■ SUPPLIED PASSAGE:
Armed with a bottle of Febreeze I began lightly spritzing any and all items in our house that have ever smelled bad. After one hour and one litre of Febreeze I could still detect the sour smell, so I got out the Febreeze+ (with added ammonia) and systematically Febreezed the whole house.

I don’t remember much else about the evening. Apparantly, when my wife got home I was passed out near the kitchen bin, which must be true, because it’s not on my list of approved places to take a nap.

After an overnight stay at the local A&E I was discharged, but not before a counsellor from the hospital rehab programme gave me her card and suggested I get help.

I looked on Google and there are no reported cases of Febreeze poisoning, so it looks like I’m the first!
Not really sure how I feel about that.

Wednesday, 4 March 2009

simplicity


We went to DFS at the weekend. Our old sofa was beginning to decompose and we happened to receive a personal invitation to a DFS ‘pre-sale party’ through the door. The invitation waxed lyrical about the spectacular party; champagne on arrival, double discounts throughout the store, live entertainment…

As we hadn’t been to a party since December 31st we decided to make an appearance but as we parked the car I desperately hoped we hadn’t made an error of judgement in getting dressed up.

■ REQUIREMENT: Translate the following sentence from the passage into Spanish: "I don’t remember much else about the evening."

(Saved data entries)
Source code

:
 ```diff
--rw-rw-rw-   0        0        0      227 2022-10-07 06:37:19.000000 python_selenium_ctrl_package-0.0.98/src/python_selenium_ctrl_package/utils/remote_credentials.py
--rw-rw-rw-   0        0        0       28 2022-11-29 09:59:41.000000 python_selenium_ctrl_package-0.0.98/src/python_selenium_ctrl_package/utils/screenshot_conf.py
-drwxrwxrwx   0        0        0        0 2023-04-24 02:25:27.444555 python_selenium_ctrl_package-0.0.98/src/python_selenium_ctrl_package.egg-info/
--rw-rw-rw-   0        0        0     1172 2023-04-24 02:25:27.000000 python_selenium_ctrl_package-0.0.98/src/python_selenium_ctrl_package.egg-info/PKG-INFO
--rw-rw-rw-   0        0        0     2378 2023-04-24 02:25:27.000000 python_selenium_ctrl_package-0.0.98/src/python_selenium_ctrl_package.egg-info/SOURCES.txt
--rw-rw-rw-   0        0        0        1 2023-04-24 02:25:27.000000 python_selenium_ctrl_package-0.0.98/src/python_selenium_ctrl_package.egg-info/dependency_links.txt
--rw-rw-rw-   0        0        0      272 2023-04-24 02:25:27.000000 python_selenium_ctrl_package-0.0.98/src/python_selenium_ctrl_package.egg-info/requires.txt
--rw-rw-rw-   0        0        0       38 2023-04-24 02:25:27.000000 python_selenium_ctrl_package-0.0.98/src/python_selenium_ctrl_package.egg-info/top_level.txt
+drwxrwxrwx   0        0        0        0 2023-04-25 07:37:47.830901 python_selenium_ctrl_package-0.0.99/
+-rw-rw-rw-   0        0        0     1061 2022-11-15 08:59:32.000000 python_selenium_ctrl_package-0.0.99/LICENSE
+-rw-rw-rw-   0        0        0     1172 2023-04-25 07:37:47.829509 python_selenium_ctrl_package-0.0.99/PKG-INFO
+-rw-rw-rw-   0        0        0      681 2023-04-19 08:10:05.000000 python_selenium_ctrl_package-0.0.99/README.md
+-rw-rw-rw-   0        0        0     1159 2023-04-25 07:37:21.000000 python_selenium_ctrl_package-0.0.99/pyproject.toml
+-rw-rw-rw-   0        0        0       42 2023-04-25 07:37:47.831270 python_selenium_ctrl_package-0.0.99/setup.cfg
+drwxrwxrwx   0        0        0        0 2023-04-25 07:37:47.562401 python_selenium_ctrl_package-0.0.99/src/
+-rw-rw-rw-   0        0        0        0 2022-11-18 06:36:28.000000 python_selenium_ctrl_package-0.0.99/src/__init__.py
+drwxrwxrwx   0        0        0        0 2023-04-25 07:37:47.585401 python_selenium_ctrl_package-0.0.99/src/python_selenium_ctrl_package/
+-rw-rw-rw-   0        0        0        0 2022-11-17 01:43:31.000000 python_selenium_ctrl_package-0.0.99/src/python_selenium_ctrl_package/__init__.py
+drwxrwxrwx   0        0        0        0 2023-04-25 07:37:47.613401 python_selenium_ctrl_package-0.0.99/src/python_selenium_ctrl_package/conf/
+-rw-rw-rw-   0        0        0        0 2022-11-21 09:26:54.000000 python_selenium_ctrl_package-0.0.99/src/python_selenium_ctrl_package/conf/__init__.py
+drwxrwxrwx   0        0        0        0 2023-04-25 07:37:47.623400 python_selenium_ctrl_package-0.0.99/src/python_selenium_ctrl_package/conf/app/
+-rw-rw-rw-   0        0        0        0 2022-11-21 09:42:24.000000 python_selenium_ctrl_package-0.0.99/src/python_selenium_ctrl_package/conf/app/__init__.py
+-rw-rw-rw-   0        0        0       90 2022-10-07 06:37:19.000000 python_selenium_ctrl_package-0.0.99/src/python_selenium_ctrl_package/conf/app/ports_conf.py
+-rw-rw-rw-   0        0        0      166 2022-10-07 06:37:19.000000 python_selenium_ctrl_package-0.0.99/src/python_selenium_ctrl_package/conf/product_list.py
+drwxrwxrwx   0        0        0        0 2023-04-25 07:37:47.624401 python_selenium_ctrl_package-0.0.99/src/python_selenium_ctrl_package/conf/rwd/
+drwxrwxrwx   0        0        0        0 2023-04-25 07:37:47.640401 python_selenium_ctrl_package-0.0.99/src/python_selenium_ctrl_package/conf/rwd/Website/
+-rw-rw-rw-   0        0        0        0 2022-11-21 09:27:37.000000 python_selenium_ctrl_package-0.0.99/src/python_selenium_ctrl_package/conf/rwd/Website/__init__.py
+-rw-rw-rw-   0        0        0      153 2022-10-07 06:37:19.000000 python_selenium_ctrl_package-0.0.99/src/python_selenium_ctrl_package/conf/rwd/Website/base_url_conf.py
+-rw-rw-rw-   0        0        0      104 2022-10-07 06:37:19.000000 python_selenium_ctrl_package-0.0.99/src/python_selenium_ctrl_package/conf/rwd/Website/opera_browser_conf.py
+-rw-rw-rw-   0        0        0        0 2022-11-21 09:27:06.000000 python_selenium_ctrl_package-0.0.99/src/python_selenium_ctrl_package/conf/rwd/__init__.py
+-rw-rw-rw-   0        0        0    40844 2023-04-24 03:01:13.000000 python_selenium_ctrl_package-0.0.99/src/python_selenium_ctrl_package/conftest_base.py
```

■ OUTPUT OF THE EXERCISE: No recuerdo mucho más de aquella noche.